L’incubo per la famiglia al-Shuweik non è finito qui. Lo stesso giorno del blitz un altro fratello di Abdul Rahman, Abdulaziz, anch’egli in carcere, nella famigerata prigione di Tora al Cairo, è stato trasferito da un’area ordinaria alla sezione più temuta e di massima sicurezza Skorpio I: “L’unica colpa della madre del detenuto è stata quella di denunciare quanto accaduto al figlio – attacca un funzionario del centro antitortura el-Nadeem che parla a che a nome delle altre ong egiziane -, delle violenze subite. Addirittura l’autorità giudiziaria ha fatto in modo che alcuni detenuti del carcere di Minya testimoniassero che Abdul Rahman al-Shuweik era pazzo e che si era inventato tutto.

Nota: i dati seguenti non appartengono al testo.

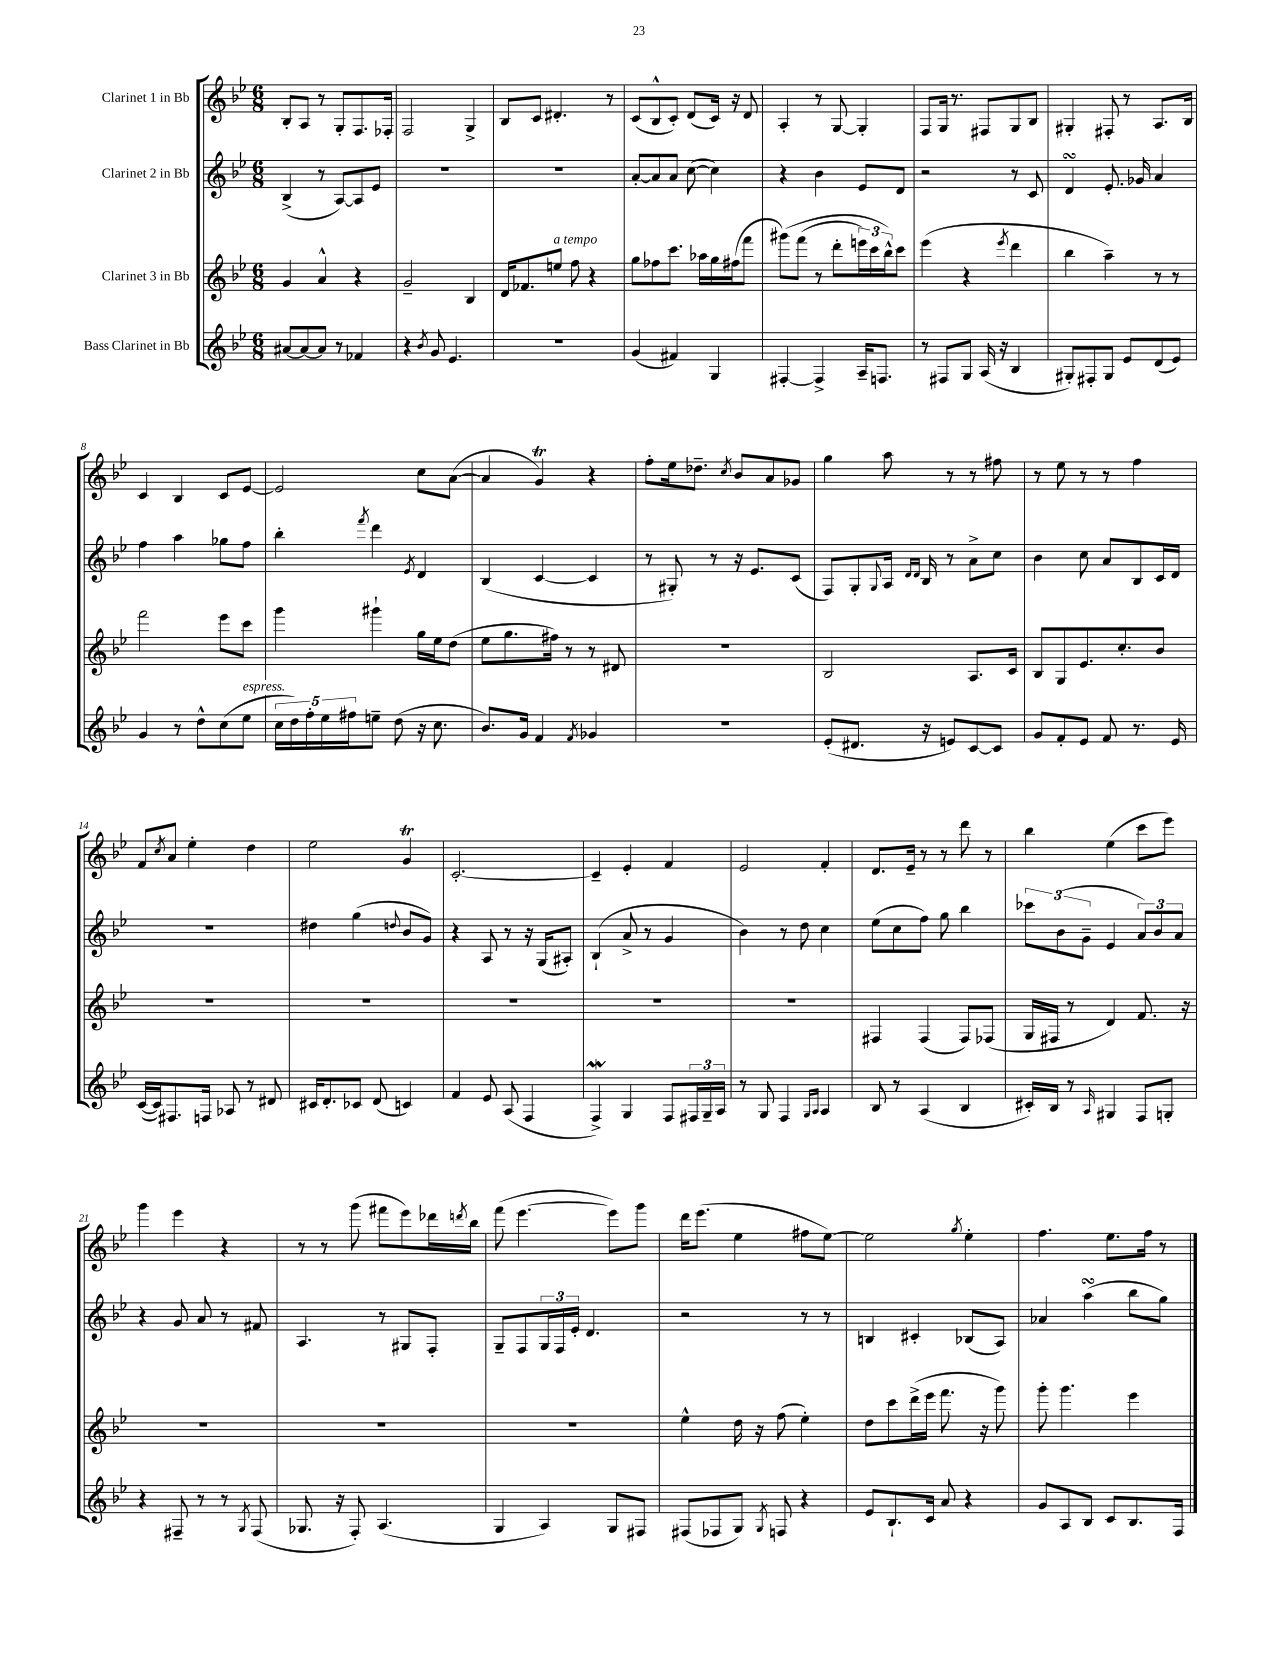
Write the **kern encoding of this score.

**kern	**kern	**kern	**kern
*staff4	*staff3	*staff2	*staff1
*clefG2	*clefG2	*clefG2	*clefG2
*k[b-e-]	*k[b-e-]	*k[b-e-]	*k[b-e-]
*M6/8	*M6/8	*M6/8	*M6/8
[8a#	4g	(4B-^	8B-'
8a#_	.	.	8A
8a#]	4a^^	8r	8r
8r	.	[8A)	8G'
4f-	4r	8A]	8.F
.	.	8e-	.
.	.	.	16F-'
=	=	=	=
4r	2g~	2.r	2F
8qb-	.	.	.
8g	.	.	.
4.e-	.	.	.
.	4B-	.	4G^
=	=	=	=
2.r	16d	2.r	8B-
.	8.f-	.	.
.	.	.	8c
.	8ee	.	4.d#'
.	8ff	.	.
.	4r	.	.
.	.	.	8r
=	=	=	=
(4g	8gg	[8a'	(8c
.	8ff-	8a]	8B-^^
4f#)	8.ccc	8a	8c')
.	.	([8cc	(8d
.	16aa-	.	.
4G	16gg	4cc])	16c)
.	(16ff#	.	16r
.	8fff	.	8d
=	=	=	=
[4F#'	&(8ggg#)	4r	4A'
.	(8fff	.	.
4F#^]	8r	4b-	8r
.	8ddd'	.	[8G
16A~	24eee)	8e-	4G']
.	24ccc	.	.
8.F	.	.	.
.	24bb-^^&)	.	.
.	8ccc	8d	.
=	=	=	=
8r	(4eee-	2r	8F
8F#	.	.	16G
.	.	.	8.r
8G	4r	.	.
(16A	.	.	8F#
16r	.	.	.
.	8qeee-	.	.
4B-	4ddd	8r	8G
.	.	8c	8B-
=	=	=	=
8G#')	4bb-	4d	4G#'
8F#'	.	.	.
8G#	4aa~)	8.e-'	8F#'
8e-	.	.	8r
.	.	16g-	.
(8d	8r	4a	8.A
8e-)	8r	.	.
.	.	.	16B-
=	=	=	=
4g	2fff	4ff	4c
8r	.	4aa	4B-
8dd^^	.	.	.
(8cc	8eee-	8gg-	8c
8ee-	8ccc	8ff	[8e-
=	=	=	=
20cc	4ggg	4bb-'	2e-]
20dd)	.	.	.
20ff'	.	.	.
20ee-	.	.	.
20ff#	.	.	.
.	.	8qfff	.
8ee~	4ggg#`	4ddd	.
(8dd	.	.	.
.	.	8qe-	.
16r	16gg	4d	8cc
8.cc	16ee-	.	.
.	(8dd	.	([8a
=	=	=	=
8.b-)	8ee-	(4B-	4a]
.	8.gg	.	.
16g	.	.	.
4f	.	[4c	4g)
.	16ff#)	.	.
.	8r	.	.
8qf	.	.	.
4g-	8r	4c]	4r
.	8d#	.	.
=	=	=	=
2.r	2.r	8r	8ff'
.	.	8G#')	16ee-
.	.	.	8.dd-~
.	.	8r	.
.	.	.	8qcc
.	.	16r	8b-
.	.	8.e-	.
.	.	.	8a
.	.	(8c	8g-
=	=	=	=
(8e-'	2B-	8F)	4gg
8.d#	.	8G'	.
.	.	8qqG	.
.	.	16A	8aa
.	.	16qqd	.
.	.	16qqd	.
16r	.	16B-	.
8e)	.	8r	8r
[8c	8.A	8a^	8r
8c]	.	8cc	8ff#
.	16c	.	.
=	=	=	=
8g	8B-	4b-	8r
8f'	8G	.	8ee-
8e-	8.e-	8cc	8r
8f	.	8a	8r
.	8.cc'	.	.
8.r	.	8B-	4ff
.	8b-	16c	.
16e-	.	16d	.
=	=	=	=
([16c	2.r	2.r	8f
16c])	.	.	.
.	.	.	8qcc
8.F#	.	.	8a
.	.	.	4ee-'
16F	.	.	.
8A-	.	.	.
8r	.	.	4dd
8d#	.	.	.
=	=	=	=
16c#	2.r	4dd#	2ee-
8.d'	.	.	.
8c-	.	(4gg	.
(8d	.	.	.
.	.	8qqdd	.
4c)	.	8b-	4g
.	.	8g)	.
=	=	=	=
4f	2.r	4r	[2.c'
8e-	.	8A	.
(8A	.	8r	.
4F	.	16r	.
.	.	(16G	.
.	.	8A#')	.
=	=	=	=
4F^)	2.r	(4B-`	4c~]
4G	.	8a^	4e-'
.	.	8r	.
8F	.	4g	4f
24F#	.	.	.
24G~	.	.	.
24A	.	.	.
=	=	=	=
8r	2.r	4b-)	2e-
8G	.	.	.
4F	.	8r	.
.	.	8dd	.
16qqG	.	.	.
16qqA	.	.	.
4A	.	4cc	4f'
=	=	=	=
8B-	4F#	(8ee-	8.d
8r	.	8cc	.
.	.	.	16e-~
(4A	(4F#	8ff)	8r
.	.	8gg	8r
4B-	8F#)	4bb-	8ddd
.	(8F-	.	8r
=	=	=	=
16c#')	16G	12ccc-	4bb-
16B-	16F#	.	.
.	.	(12b-	.
8r	8r	.	.
.	.	12g~	.
16qqA	.	.	.
4G#	4d)	4e-	(4ee-
8F	8.f	12a)	8ccc
.	.	12b-	.
8G'	.	.	8eee-)
.	.	12a	.
.	16r	.	.
=	=	=	=
4r	2.r	4r	4ggg
8F#~	.	8g	4eee-
8r	.	8a	.
8r	.	8r	4r
8qG	.	.	.
(8F#	.	8f#	.
=	=	=	=
8.G-	2.r	4.A	8r
.	.	.	8r
16r	.	.	.
8F')	.	.	(8ggg
(4.A	.	8r	8fff#
.	.	8G#	8eee-)
.	.	8F'	16ddd-
.	.	.	8qddd
.	.	.	16bb-
=	=	=	=
4G	2.r	8G~	(8fff
.	.	8F	[4.eee-
4A)	.	24G	.
.	.	24F	.
.	.	24e-'	.
.	.	4.d	.
8G	.	.	8eee-])
8F#	.	.	8ggg
=	=	=	=
(8F#	4ee-^^	2r	16ddd
.	.	.	(8.eee-
8F-	.	.	.
8G)	16dd	.	4ee-
.	16r	.	.
8qG	.	.	.
8F	(8ff	.	.
4r	4ee-')	8r	8ff#
.	.	8r	[8ee-)
=	=	=	=
8e-	8dd	4B	2ee-]
8.B-`	8ccc	.	.
.	(16ddd^	4c#'	.
16c	16eee-	.	.
8a	8.fff	.	.
.	.	.	8qgg
4r	.	(8B-	4ee-'
.	16r	.	.
.	8ggg)	8A)	.
=	=	=	=
8g	8ggg'	4a-	4.ff
8A	4.ggg	.	.
8B-	.	(4aa	.
8c	.	.	8.ee-
8.B-	4eee-	8bb-	.
.	.	.	16ff
.	.	8gg)	8r
16F	.	.	.
==	==	==	==
*-	*-	*-	*-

In realtà il detenuto non soffre di alcun problema psichiatrico. È l’ennesimo sopruso del regime nei confronti di quella famiglia, con tre figli in prigione. Riteniamo le autorità egiziane responsabili per la sicurezza e la salute dei membri della famiglia al-Shuweik attualmente in prigione. Chiediamo inoltre che la procura ordini un’indagine approfondita sulle torture e sulle violenze subite da Abdul Rahman al-Shuweik”.

Più di recente, lunedì scorso per l’esattezza, il governo del Cairo, nello specifico il Ministero dell’Interno da cui dipende la Nsa, si è reso protagonista di un altro episodio censurabile. Uomini dell’agenzia per la sicurezza egiziana hanno fatto irruzione nella casa di una famiglia residente nel governatorato di Sharqiya prelevando una donna e i suoi tre figli piccoli. Un’azione decisa per spingere il marito della donna, latitante, a consegnarsi alla polizia. Per due giorni di lei e dei suoi tre bambini, tutti sotto i 10 anni, non si è saputo nulla, ma per fortuna nel pomeriggio del 5 maggio sono stati rilasciati.